— EXERCISE —
Every record below should be written out exactly; pictures stay out.

— LISTED ENTRIES —

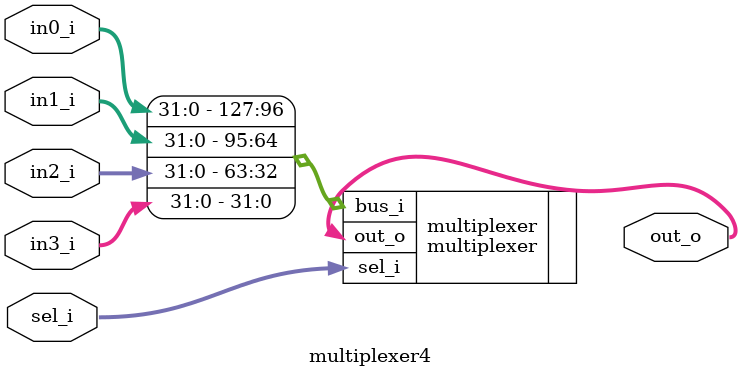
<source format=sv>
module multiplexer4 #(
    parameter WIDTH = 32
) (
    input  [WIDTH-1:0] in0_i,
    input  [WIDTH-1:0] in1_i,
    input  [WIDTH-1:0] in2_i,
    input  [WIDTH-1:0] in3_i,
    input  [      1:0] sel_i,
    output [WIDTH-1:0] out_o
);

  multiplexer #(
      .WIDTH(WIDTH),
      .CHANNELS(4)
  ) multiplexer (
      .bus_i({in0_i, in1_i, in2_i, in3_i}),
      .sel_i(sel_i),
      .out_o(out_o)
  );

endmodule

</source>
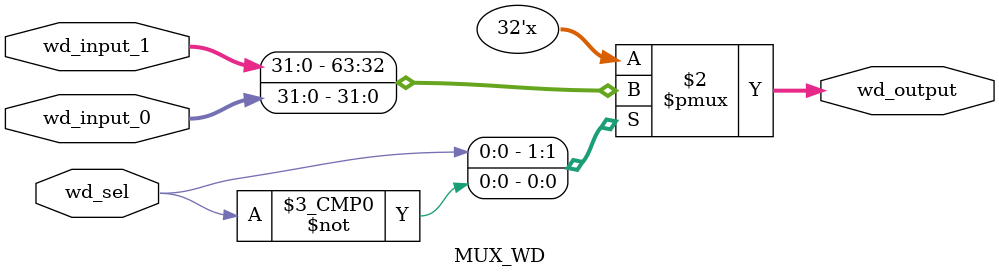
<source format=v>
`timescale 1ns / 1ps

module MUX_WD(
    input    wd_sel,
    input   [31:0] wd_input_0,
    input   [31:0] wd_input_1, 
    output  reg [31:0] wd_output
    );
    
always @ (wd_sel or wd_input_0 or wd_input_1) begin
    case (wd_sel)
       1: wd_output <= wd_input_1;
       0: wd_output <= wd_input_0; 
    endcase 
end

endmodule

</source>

— REPLY TO THE TASK —
<source format=sv>
module multiplexer4 #(
    parameter WIDTH = 32
) (
    input  [WIDTH-1:0] in0_i,
    input  [WIDTH-1:0] in1_i,
    input  [WIDTH-1:0] in2_i,
    input  [WIDTH-1:0] in3_i,
    input  [      1:0] sel_i,
    output [WIDTH-1:0] out_o
);

  multiplexer #(
      .WIDTH(WIDTH),
      .CHANNELS(4)
  ) multiplexer (
      .bus_i({in0_i, in1_i, in2_i, in3_i}),
      .sel_i(sel_i),
      .out_o(out_o)
  );

endmodule

</source>
<source format=v>
`timescale 1ns / 1ps

module MUX_WD(
    input    wd_sel,
    input   [31:0] wd_input_0,
    input   [31:0] wd_input_1, 
    output  reg [31:0] wd_output
    );
    
always @ (wd_sel or wd_input_0 or wd_input_1) begin
    case (wd_sel)
       1: wd_output <= wd_input_1;
       0: wd_output <= wd_input_0; 
    endcase 
end

endmodule

</source>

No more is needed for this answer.